The Giant and his train enjoyed nettle soup, and before the craving became acute Vance appeared with his flasks of the good stuff. Squatting in the cabin of the woman, the Giant told these stories: the earl of Desmond’s wedding night, and how St. Declan swallowed a pirate. All the town had come in, some bringing a light and others a turf for the fire, listening to the tales and praying in between them. When the death agony arrived, O’Brien took the child onto his knee, so that the rattle in his throat was interlaced and sometimes overlaid by his light, mellifluous tones, that tenor which surprised the hearers, coming as it did from a man so grossly huge. He tried to fit the cadence of his tale to the child’s suffering, but because he was a fallible person there were moments when it was necessary for him to pause for thought; at these times, the mud walls enclosed the horror of laboring silence, the scraping suspension of breath before the rasping cry which brought the babby back to life for another minute, and another. His body sleek with hair, his bones thick as wire, he looked like a mouse under O’Brien’s hand.

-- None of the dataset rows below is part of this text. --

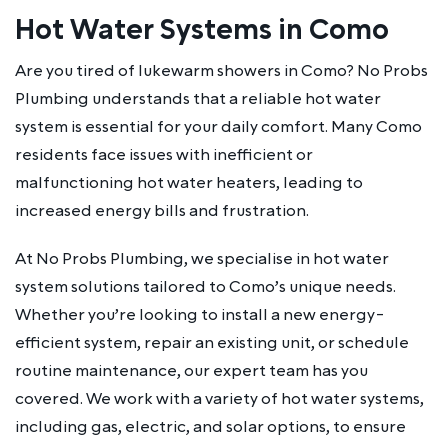
Hot Water Systems in Como
Are you tired of lukewarm showers in Como? No Probs
Plumbing understands that a reliable hot water
system is essential for your daily comfort. Many Como
residents face issues with inefficient or
malfunctioning hot water heaters, leading to
increased energy bills and frustration.
At No Probs Plumbing, we specialise in hot water
system solutions tailored to Como’s unique needs.
Whether you’re looking to install a new energy-
efficient system, repair an existing unit, or schedule
routine maintenance, our expert team has you
covered. We work with a variety of hot water systems,
including gas, electric, and solar options, to ensure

* Imagination keeps the “strange,” “supernatural,” and even “historical” from being just another path carved out for you in advance. As we read Nineteen Eighty-four, my first-year students and I are re-reminded by George Orwell to “choose – not simply accept” the language and thoughts with which we’re presented in composing our own. Monstrous Gothiness can (and often does) so easily become a cool dress-up disguise for our own predetermined opinions rather than a challenge to match their own wild strangeness on something like their own terms. (Kind of like conservative Mormonism delays the action and bloats the text of the Twilight series.) “I have endeavoured as nearly as possible to represent the characters as they probably were,” wrote Percy Shelley in his preface to his historical drama The Cenci (1820), “and have sought to avoid the error of making them actuated by my own conceptions of right and wrong, false or true; thus under a thin veil converting names and actions of the sixteenth century into cold impersonations of my own mind.” Mantel’s imaginative generosity and curiosity – what is it really like to be you? – lets her enter the wild sadness of the Giant’s final days, when he declares, “Everything fails, sir. Reason, and harvests, and the human heart.” But the Giant’s ultimate plea comes in a voice like Mantel’s own, utterly original and true to him as well as to herself:

Unless we plead on our knees with history, we are done for, we are lost. We must step sideways, into that country where space plaits and knots, where time folds and twists: where the years pass in a day.

In other words, the country of fiction to which Hilary Mantel welcomed me.